Rick and Morty
For efficiency’s sake, you could describe Rick and Morty to someone by calling it Futurama, just as an Adult Swim show, but to do so would be giving it short shrift. Sure, it’s got an imagination as expansive as it is twisted; in the world of Rick and Morty, a sci-fi cliché like a love potion is only ever about 20 minutes away from the complete destruction of all life on earth. And yes, it’s often at its funniest when going off on stoner-friendly riffs and tangents, with half of the first season’s best episode being entirely devoted to creator Justin Roiland improvising bizarre and bizarrely accurate TV show parodies.
Look under that colourful and crass surface, though, and you’ll see that Rick and Morty is an experiment in controlled chaos executed with supreme skill. This won’t surprise anyone familiar with co-creator Dan Harmon’s other original creation, Community, but his instincts for strong storytelling and developing audience investment through continuity translate just as well to an animated playground. With infinite possibilities for where the show could go each week, Harmon and Roiland followed their absurdist desires with complete abandon, often exploring sci-fi concepts and tropes to their metaphysical limit.

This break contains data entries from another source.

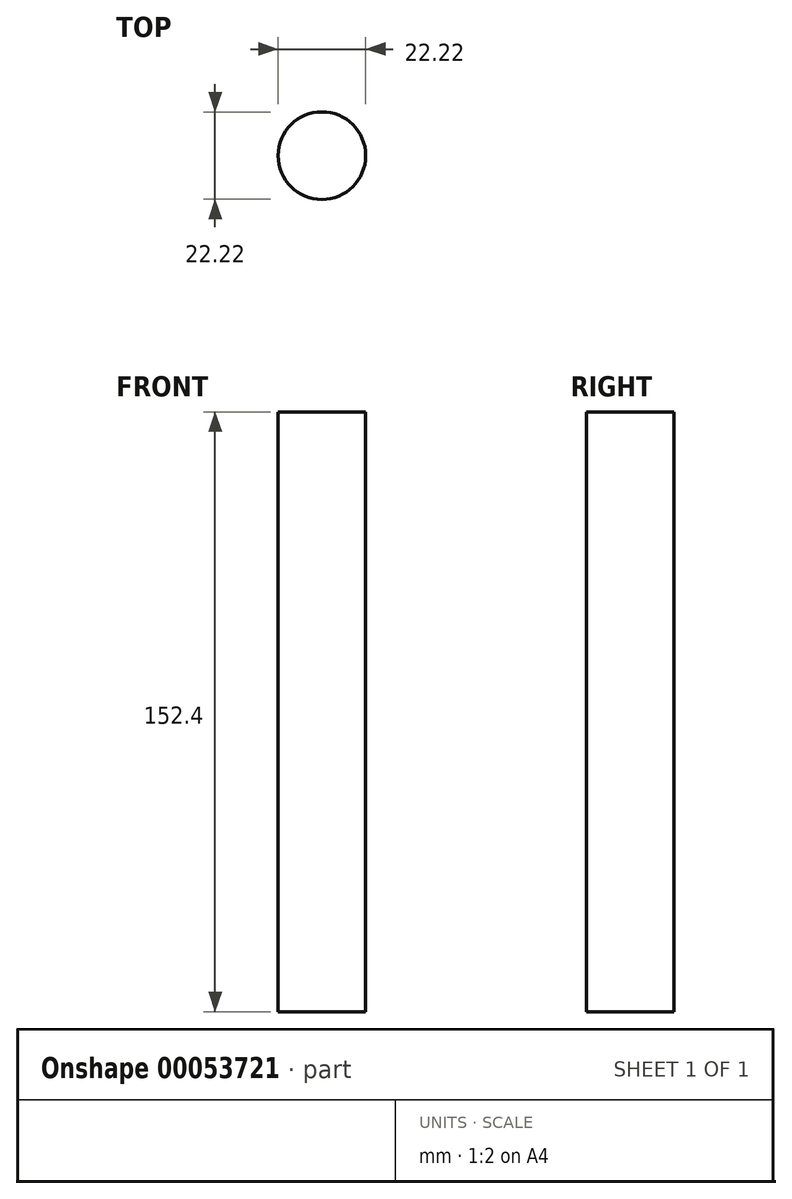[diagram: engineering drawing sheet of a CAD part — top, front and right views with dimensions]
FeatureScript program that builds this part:
annotation { "Feature Type Name" : "Feature", "Feature Type Description" : "" }
export const myFeature = defineFeature(function(context is Context, id is Id, definition is map)
    precondition{}
    {
        {
            var Q0;
            Q0=qCreatedBy(makeId("Top.planeOp"),FACE);
            var sketch = newSketch(context, id + "F0", { "sketchPlane" : qUnion([Q0])});
            skCircle(sketch, "E0", {"center": v(0, 0) * mm, "radius": 11.11 * mm});
            skSolve(sketch);
        }
        {
            var Q0;
            Q0 = qSketchRegion(id + "F0", true);
            extrude(context, id + "F1", {"entities" : qUnion([Q0]), "depth" : 152.4 * mm});
        }
    });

Rick and Morty becoming 2014’s most accidently thought-provoking show did little to impede its showmanship. If all you needed was a laugh, you couldn’t have picked a funnier pairing to watch than the titular grandfather and grandson. Morty, while loveable as the universe’s punching bag, provides one of the more realistic takes on early teenage puberty you’ll find on TV. Meanwhile, Rick Sanchez is one of the breakout characters of the year, a mad scientist who can outwit the literal Devil one episode, then throw the Star-Wars-cantina-scene of house parties the next. Effortlessly bouncing from pop culture parody to philosophical comedy and back each week, the only thing you knew to expect from Rick and Morty was just how good every episode was going to be.